#### KUTIPAN PILIHAN

----

NYALANYALI.COM – Sudah diramalkan buyutnya, Pangeran Mangkubumi, pendiri Kerajaan Ngayogyokarto Hadiningrat, bahwa cucunya yang lahir jelang fajar, Jumat Wage, 11 November 1785 ini akan jadi orang besar, pilih tanding.
Anak lelaki yang diberi nama lahir Mustahar, kemudian masa kanaknya ia bernama Bendara Raden Mas Ontowiryo, putra Sultan Hamengku Buwono III itu mempelajari kedigdayaan olah keprajuritan. Ia memperdalam ilmu keagamaan dari para ulama di masa itu. Seluruhnya ia serap.
Jika mau, ia bisa menuntut tahta Sultan buat dirinya. Anak lelaki pertama dari garis keturunan raja. Ayahnya sudah meminta dirinya sebagai putra mahkota. Kecakapan dan kecerdasannya tiada banding. Olah jiwa dan raganya seimbang.
Tapi ia tak melakukannya, meski ia anak pertama tapi bukan dari permaisuri, ibunya R.A Mangkarawati seorang selir asal Pacitan. Ia tahu aturan yang telah dibuat leluhurnya. Hanya putra dari permaisuri yang berhak duduk di singgasana.
Ia menjadi pendamping HB IV bahkan menjadi perwalian HB V yang saat dilantik usianya 3 tahun. Ia membaktikan dirinya, untuk tumpah darahnya, bukan kepentingannya sendiri. Itu sebabnya ia tak tinggal di lingkungan keraton. Tapi jauh di luar keraton, di tanah milik buyut putrinya, Tegalrejo nama daerahnya.
Ia tahu benar permainan Patih Danurejo dengan Belanda, yang inginkan Sultan menjadi boneka permainan mereka. Boleh berkuasa tapi keputusan bukan mutlak miliknya.
Mustahar alias Ontowiryo kemudian dewasa bernama Pangeran Diponegoro ini, menjadi pengganjal Belanda dan Patih Danurejo. Dicarilah gara-gara. Patok-patok dipasang di tanah miliknya. Tentara Belanda mondar mandir mengawasi gerak-geriknya.

----

#### BAGIAN DATA
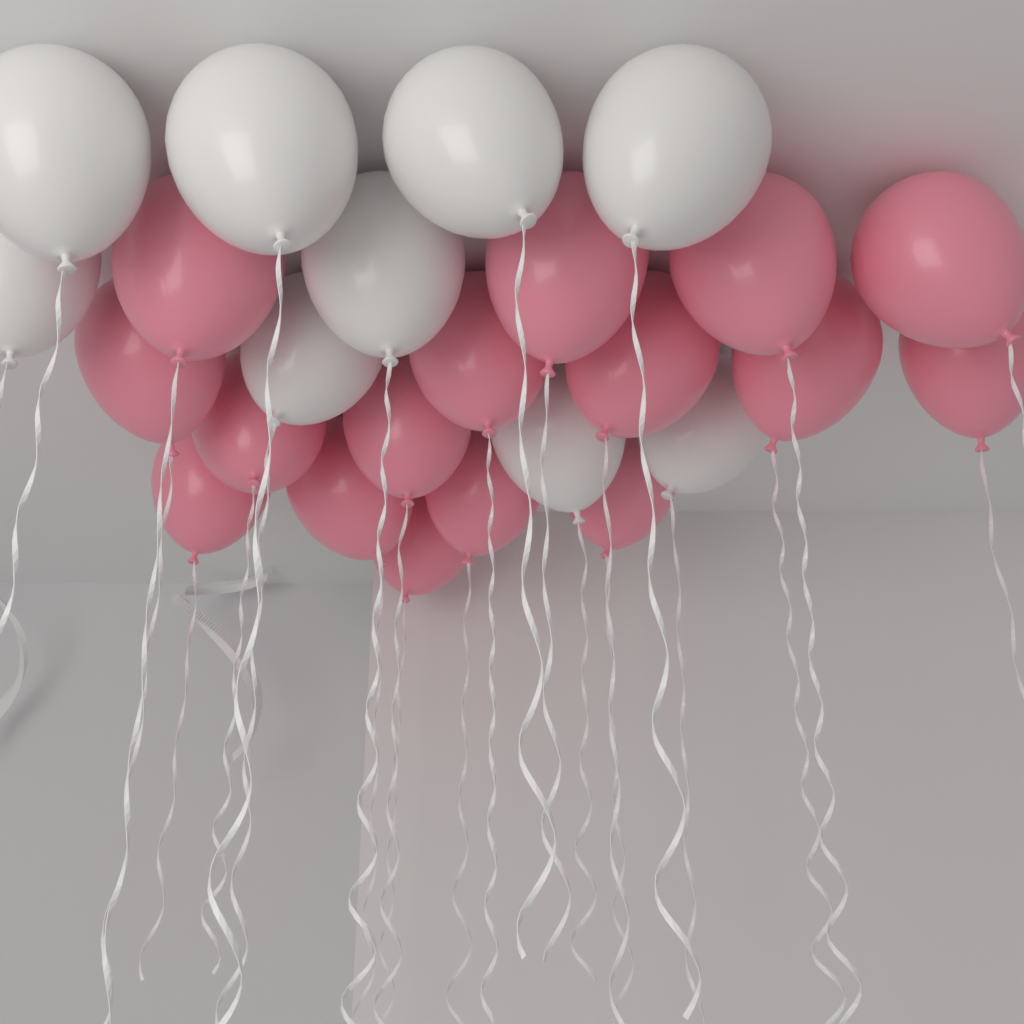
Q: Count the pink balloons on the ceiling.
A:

----

#### PETUNJUK TUGAS
**a.** Perbarui satu bagian kutipan pilihan: mulai dari kata-kata "Ia tahu benar" dan berhenti setelah "bukan mutlak miliknya.". Tulis ulang bagian itu dengan mengganti "boneka" menjadi "wayang".
**b.** Menurut kutipan pilihan, apa alasan Pangeran Diponegoro tidak tinggal di lingkungan keraton?

#### DAFTAR JAWABAN
**a.**
Ia tahu benar permainan Patih Danurejo dengan Belanda, yang inginkan Sultan menjadi wayang permainan mereka. Boleh berkuasa tapi keputusan bukan mutlak miliknya.

**b.** Ia membaktikan dirinya untuk tumpah darahnya, bukan untuk kepentingannya sendiri. Karena itu ia tinggal jauh di luar keraton, di Tegalrejo, tanah milik buyut putrinya.